Source data START
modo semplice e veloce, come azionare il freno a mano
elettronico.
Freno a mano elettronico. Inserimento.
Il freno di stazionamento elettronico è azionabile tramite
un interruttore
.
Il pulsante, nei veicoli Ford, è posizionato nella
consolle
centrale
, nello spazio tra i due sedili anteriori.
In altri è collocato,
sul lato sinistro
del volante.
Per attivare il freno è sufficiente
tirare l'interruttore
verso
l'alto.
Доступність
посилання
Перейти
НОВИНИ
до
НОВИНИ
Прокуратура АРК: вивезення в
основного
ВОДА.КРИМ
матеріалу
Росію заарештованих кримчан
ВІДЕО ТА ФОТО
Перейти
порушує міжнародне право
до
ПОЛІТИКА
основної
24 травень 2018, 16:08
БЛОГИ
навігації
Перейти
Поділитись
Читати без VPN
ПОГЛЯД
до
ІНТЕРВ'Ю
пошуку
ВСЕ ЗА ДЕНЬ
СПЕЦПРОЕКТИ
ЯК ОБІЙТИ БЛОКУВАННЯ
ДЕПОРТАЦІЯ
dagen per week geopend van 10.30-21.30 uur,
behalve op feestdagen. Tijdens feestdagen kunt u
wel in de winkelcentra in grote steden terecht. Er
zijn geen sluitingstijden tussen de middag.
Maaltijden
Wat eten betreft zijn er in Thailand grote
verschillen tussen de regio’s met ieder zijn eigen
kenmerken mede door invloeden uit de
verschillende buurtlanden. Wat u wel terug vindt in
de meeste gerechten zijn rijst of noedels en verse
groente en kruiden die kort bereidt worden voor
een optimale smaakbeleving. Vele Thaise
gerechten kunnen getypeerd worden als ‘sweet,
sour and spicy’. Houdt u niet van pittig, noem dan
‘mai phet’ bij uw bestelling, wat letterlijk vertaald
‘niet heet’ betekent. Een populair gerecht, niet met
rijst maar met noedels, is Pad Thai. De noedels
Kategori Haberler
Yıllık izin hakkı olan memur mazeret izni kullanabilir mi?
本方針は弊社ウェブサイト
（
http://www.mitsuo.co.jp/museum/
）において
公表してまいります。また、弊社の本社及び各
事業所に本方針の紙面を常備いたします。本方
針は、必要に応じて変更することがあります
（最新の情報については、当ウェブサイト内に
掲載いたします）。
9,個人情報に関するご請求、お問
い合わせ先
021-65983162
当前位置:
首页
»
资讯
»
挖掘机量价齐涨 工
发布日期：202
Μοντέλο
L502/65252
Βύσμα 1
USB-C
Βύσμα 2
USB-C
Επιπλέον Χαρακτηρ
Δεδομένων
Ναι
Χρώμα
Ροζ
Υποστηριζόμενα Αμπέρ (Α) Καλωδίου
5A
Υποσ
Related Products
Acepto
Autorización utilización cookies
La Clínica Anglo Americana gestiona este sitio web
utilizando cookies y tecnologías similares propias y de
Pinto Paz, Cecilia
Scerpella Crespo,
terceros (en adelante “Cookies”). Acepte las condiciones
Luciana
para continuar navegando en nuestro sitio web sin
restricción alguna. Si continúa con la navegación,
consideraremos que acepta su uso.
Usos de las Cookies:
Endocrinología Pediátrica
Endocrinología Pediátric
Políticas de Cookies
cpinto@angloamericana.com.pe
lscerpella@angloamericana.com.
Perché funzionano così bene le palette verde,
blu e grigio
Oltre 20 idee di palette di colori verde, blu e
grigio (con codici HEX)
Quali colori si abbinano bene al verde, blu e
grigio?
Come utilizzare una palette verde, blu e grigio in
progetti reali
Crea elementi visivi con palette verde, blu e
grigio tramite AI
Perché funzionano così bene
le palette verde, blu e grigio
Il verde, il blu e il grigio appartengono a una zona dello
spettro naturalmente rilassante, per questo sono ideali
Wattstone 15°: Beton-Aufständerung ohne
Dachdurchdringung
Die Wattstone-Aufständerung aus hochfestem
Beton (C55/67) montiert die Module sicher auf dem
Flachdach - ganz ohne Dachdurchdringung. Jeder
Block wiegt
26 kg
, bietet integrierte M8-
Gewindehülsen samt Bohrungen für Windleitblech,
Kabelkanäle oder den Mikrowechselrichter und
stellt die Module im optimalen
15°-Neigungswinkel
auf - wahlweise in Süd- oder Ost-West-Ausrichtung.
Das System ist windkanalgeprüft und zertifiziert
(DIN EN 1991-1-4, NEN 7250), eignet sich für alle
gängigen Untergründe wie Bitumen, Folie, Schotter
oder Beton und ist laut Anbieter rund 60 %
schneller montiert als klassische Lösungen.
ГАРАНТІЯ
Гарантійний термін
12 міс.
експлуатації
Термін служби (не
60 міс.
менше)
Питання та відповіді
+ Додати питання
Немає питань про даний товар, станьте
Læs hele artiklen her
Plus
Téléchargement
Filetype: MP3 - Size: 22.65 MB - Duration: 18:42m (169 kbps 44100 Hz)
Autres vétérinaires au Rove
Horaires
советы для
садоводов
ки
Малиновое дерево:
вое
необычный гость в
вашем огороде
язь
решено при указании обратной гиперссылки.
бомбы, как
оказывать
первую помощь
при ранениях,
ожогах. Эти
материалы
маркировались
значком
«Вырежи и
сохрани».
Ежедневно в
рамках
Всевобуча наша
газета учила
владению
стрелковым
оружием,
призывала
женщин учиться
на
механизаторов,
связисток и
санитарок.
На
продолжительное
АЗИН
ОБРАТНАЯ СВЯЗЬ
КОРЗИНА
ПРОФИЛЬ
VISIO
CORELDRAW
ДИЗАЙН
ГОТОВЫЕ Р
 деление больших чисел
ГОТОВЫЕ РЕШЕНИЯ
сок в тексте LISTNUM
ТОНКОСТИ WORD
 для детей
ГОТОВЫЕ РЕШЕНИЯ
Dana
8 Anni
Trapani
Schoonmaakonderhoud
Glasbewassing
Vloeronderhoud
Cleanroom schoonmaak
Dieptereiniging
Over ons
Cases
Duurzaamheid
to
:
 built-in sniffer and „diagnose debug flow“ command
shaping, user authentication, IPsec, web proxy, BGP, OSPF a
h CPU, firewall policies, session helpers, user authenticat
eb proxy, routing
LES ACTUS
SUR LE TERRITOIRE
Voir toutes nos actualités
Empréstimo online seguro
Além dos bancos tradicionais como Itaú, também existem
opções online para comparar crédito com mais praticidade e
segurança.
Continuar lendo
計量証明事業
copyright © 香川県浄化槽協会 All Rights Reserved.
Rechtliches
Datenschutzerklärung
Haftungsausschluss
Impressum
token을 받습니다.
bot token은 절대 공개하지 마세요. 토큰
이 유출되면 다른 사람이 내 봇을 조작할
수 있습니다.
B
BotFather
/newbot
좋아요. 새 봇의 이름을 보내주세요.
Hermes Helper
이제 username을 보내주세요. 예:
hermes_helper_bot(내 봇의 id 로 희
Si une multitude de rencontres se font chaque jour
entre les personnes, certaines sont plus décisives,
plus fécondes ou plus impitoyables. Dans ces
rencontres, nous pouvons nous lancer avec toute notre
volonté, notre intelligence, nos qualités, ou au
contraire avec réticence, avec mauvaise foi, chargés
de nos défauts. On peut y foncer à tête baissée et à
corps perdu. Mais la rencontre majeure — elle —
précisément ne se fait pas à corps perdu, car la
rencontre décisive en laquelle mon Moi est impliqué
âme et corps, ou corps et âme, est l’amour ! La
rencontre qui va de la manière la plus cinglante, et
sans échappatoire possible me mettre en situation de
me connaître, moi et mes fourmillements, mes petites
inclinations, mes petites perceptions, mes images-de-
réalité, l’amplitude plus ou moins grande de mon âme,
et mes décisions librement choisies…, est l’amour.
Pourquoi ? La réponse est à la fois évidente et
Source data END
● **Exercise**:
Show every line of the records above that contains the word "rencontres".

● **Response to this task**:
Si une multitude de rencontres se font chaque jour
rencontres, nous pouvons nous lancer avec toute notre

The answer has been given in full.